事情当然没有夸张到那个程度,不过惨烈的自杀潮确实在经济战开始十天后大量出现,在第二十天的时候达到巅峰。那段连阳光都失去色彩的日子里,几乎每一天都能听见某某爵爷破产后拿枪杀死家人,再对准自己开了一枪;某某地主全家老小悬梁投井;某位政治家在火车进站时突然冲到铁轨上;某位官僚在与家人共进午餐时拉响了手榴弹……

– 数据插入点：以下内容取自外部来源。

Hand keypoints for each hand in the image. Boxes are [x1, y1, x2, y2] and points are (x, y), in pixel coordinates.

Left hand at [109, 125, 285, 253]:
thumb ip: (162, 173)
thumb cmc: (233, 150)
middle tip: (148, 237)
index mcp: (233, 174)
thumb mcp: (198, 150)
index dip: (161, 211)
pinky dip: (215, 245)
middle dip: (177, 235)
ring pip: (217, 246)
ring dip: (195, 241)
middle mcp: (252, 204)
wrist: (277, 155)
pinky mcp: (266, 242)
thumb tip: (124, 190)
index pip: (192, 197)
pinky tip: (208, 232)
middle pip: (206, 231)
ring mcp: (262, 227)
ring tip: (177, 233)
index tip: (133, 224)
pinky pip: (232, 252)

惨烈的事件如此之多,不仅让人哀叹这一切究竟是人性的泯灭还是道德的沦丧。
“这真是不幸。”
一身亲卫队黑色制服的尼德霍格摊开双手,故作惋惜地说到:
“不作死就不会死。这么简单的道理,却总是被人遗忘。”
毋庸置疑,就像所有的战争一样,经济战争同样是非道德的。受害者同样众多。从对社会的危害性层面来讲,经济战争比生物战、化学战更可怕,是仅次于核战争的灾难。对人性、法律、道德的破坏甚至超出了核武器。
真是不幸。
尼德霍格的话语并不像感叹,也没有怜悯的意味。亲卫队队长一贯冷酷无情,对于胆敢与独裁官为敌的人,他当然不会同情。此外,撇开阵营立场、种族、信仰不谈,尼德霍格依然不会同情那些投机失败坠入地狱底层的家伙。

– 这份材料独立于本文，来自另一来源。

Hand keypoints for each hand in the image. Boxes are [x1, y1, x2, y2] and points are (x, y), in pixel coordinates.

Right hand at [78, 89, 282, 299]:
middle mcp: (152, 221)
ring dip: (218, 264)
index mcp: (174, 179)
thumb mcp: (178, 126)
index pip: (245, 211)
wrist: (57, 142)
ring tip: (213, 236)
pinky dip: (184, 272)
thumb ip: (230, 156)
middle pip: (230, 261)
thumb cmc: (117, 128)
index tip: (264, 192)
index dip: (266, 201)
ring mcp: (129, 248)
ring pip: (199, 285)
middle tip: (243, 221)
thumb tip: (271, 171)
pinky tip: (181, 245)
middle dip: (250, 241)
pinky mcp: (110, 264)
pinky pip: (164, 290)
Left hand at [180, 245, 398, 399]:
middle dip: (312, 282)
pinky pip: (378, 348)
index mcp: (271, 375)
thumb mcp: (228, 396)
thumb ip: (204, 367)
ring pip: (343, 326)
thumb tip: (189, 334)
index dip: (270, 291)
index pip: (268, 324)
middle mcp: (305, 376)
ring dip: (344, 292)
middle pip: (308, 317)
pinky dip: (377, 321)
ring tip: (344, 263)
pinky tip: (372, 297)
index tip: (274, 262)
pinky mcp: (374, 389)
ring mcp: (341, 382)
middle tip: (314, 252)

投机本来就是赌博,押上全部身家性命的那一刻,就应该对押宝失败、地狱大门洞开的未来有所觉悟才是。有那么多血淋淋的例子摆在那里,依然死抱着一夜暴富的美梦和自己是例外的侥幸心理不放,那么等待他们的,注定是凄惨血腥的结局。
截止获月月底,亚尔夫海姆调集的粮食不下二百五十万吨(莱茵战役准备阶段调集的粮食才五十万吨),准备投入查理曼市场的棉纱和棉布达亚尔夫海姆全国产量的一半,查理曼近70%的社会游资被财团下属银行吸纳。一切准备就绪,投机集团的丧钟即将敲响。
热月一日,亚尔夫海姆占领区内各大城市隶属于财团的贸易公司开始陆续出售棉纱。投机商一看有棉纱放出,不管价钱多少,一窝蜂地扑上来吃进。可令投机集团和围观群众感到不解的是,贸易公司在出售棉纱棉布的同时,居然在逐步提高价格,开始一路向黑市价格靠拢。这种行为太过违背亚尔夫海姆自身立场,也看不出什么明确的目的,人们只能暂时解释为亚尔夫海姆同样在通过涨价套利。
对于想不明白的问题,投机商们选择无视。如今最重要的是如何在这一波涨价风潮中进一步攫取利益。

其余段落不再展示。